--- Given text ---

Intrduction

This practical is also available as R code and R markdown document.

Initial settings

Load the package

  devtools::load_all("/home/fbachl/devel/git/essmod/iDistance")

Special settings for the practical

  • Use emprical Bayes for inference (faster but not the real deal)
  • Compute DIC and WAIC criteria
  • Settings to make predictions possible
  init.tutorial()

Random fields in one dimension

The INLA approach

Build a mesh

  x = seq(0, 50, by = 1)
  mesh <- inla.mesh.1d(x, degree = 1)

Invent an intensity in one dimension

  lambda = function(x) { 5*exp(sin(0.2*x))}

Sample from intensity

  pts = sample.lgcp(mesh, log(lambda(x)))

Plot samples

  ggplot(data=data.frame(x=x,y=lambda(x))) + geom_line(aes(x=x,y=y)) + 
    geom_point(data = pts, aes(x=x), y = 2, shape = "|")

Make a 1D SPDE model

  • Note: g() is the same as inla f() except that the mesh has to be stated explicitly.
  • Using f() does not work if meshes are involved.
  • SPDE parameters go into the inla.spde2.matern() bit.
  mdl = x ~ g(x, model = inla.spde2.matern(mesh), mesh = mesh)

---

**Task description:** Please explain, in one to three sentences, why the 1D SPDE model in the INLA practical is written with g() and passes the mesh as an argument. Answer from the text above and nothing else.

--- Information shown ---

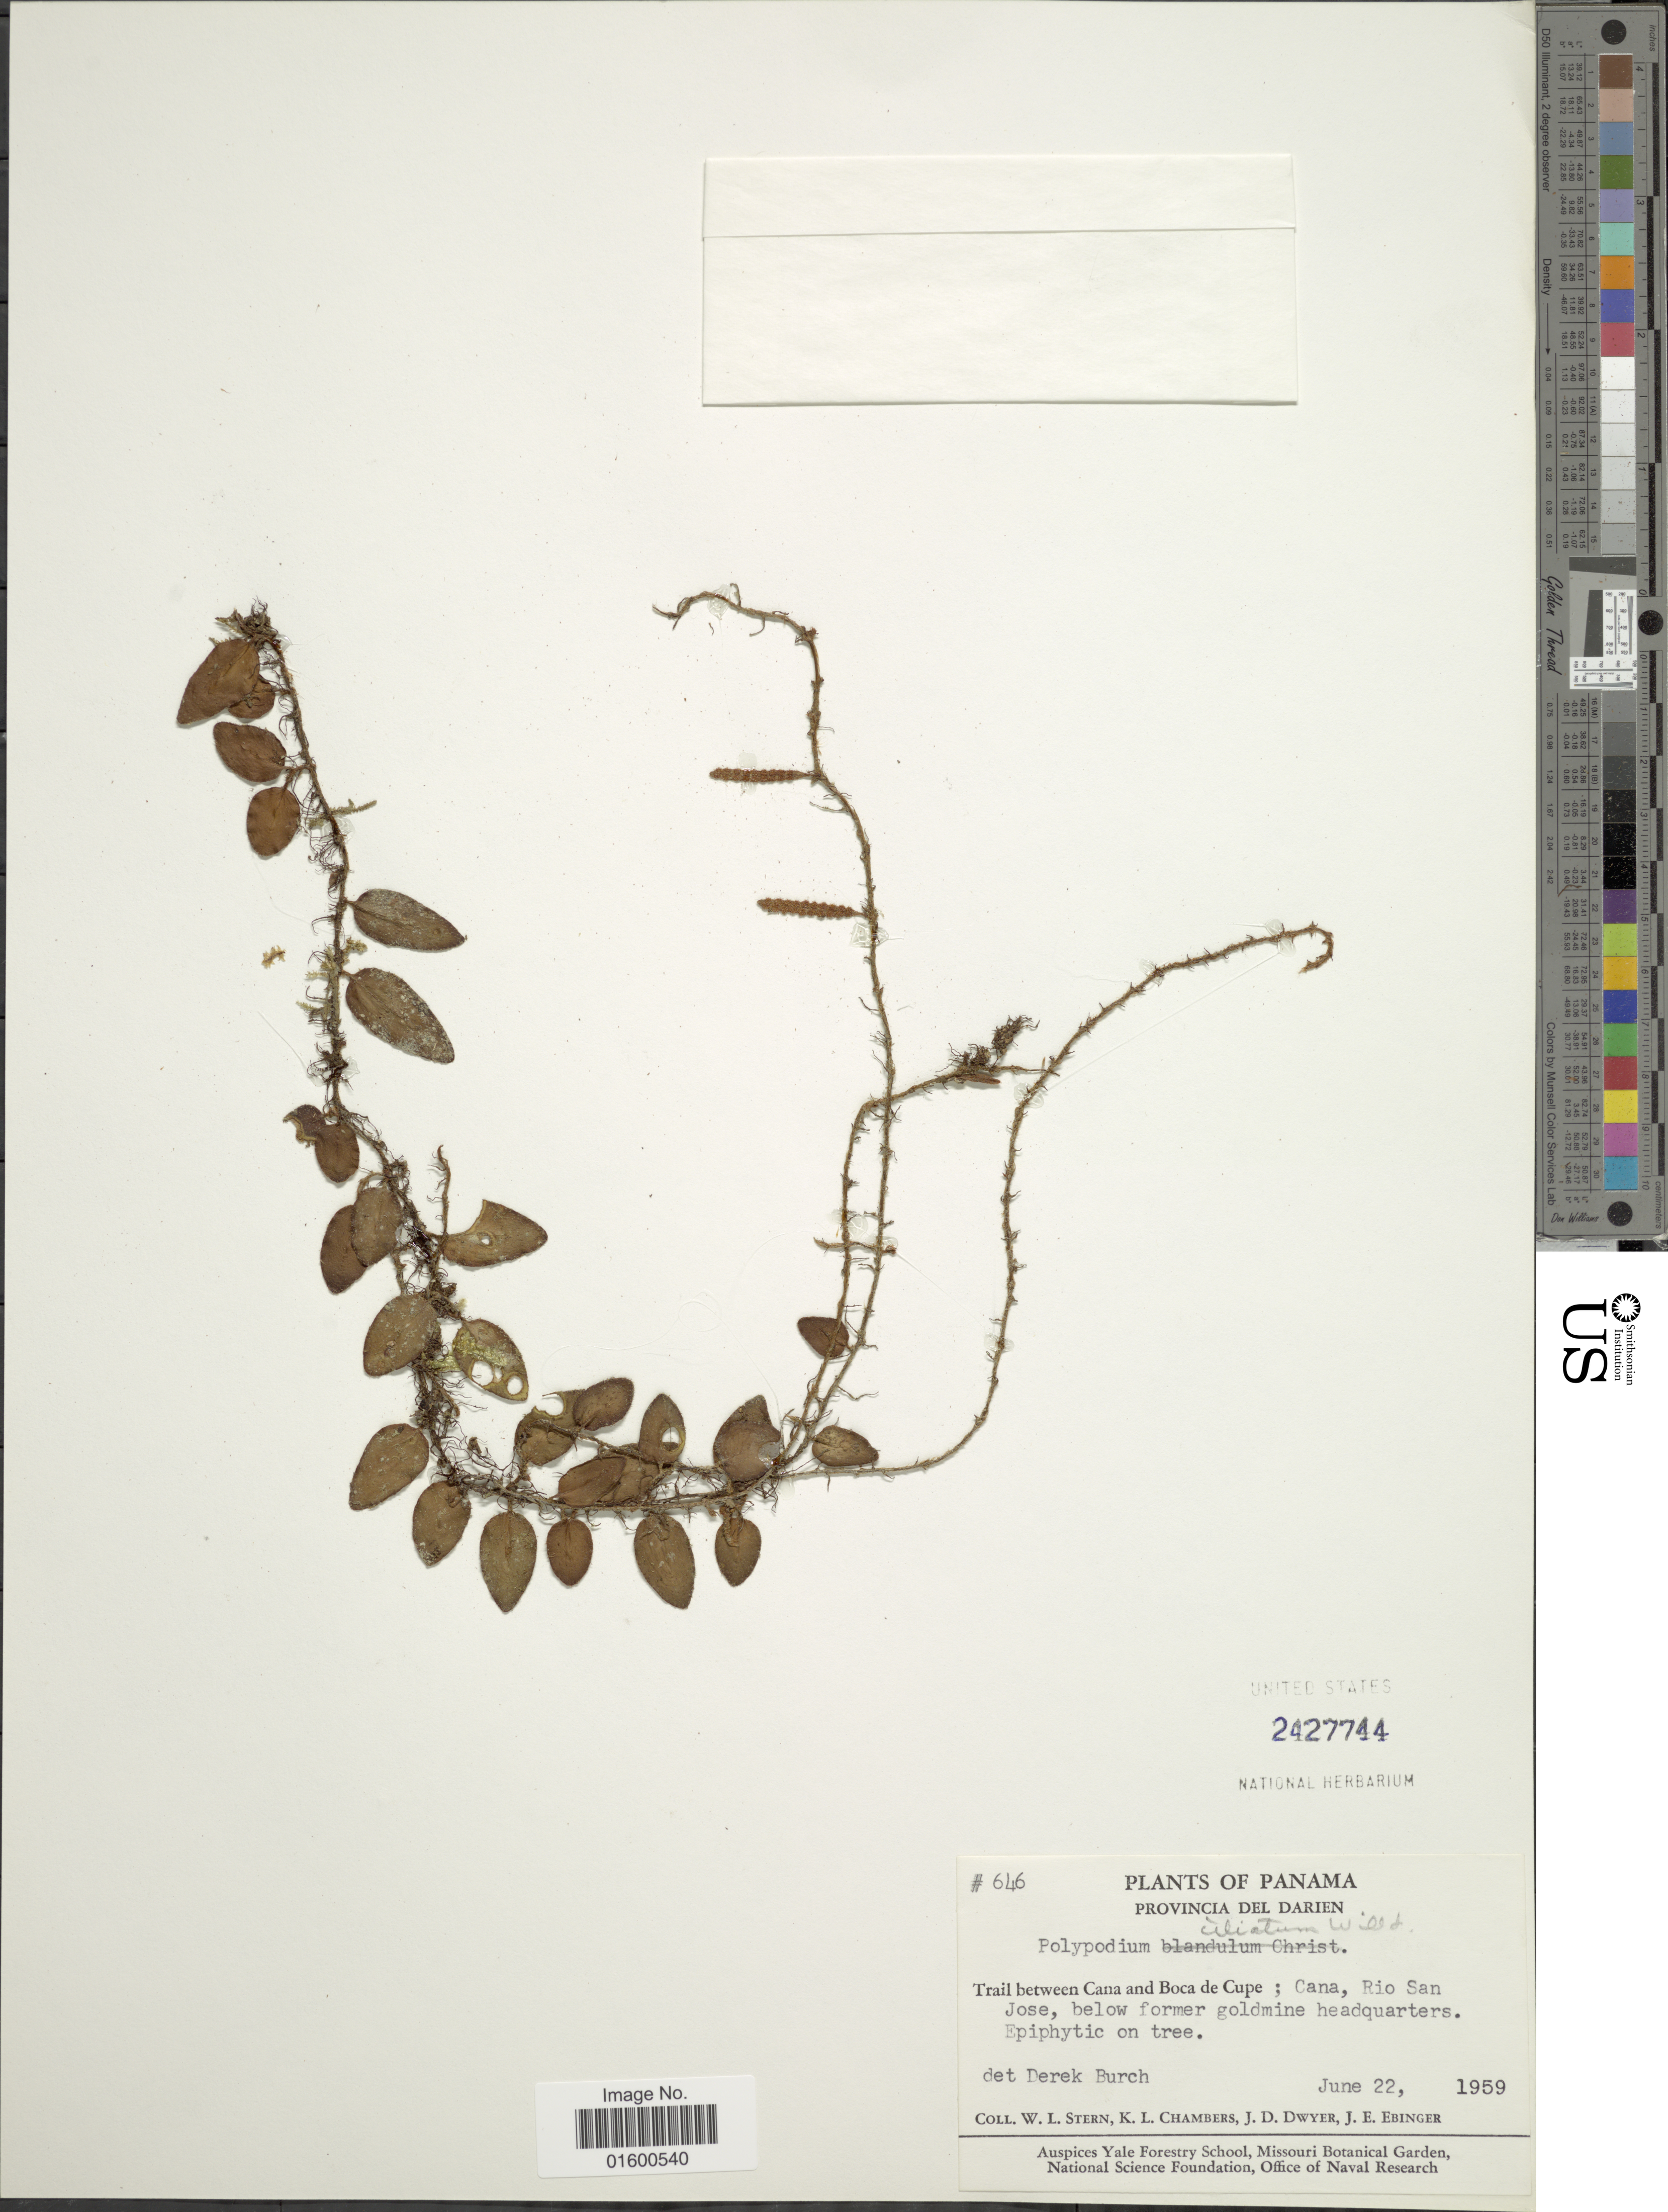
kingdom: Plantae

---

**Finished answer:** The model uses g() because inla's f() does not work when meshes are involved. g() is the same as f() except that the mesh has to be stated explicitly, so the formula includes mesh = mesh.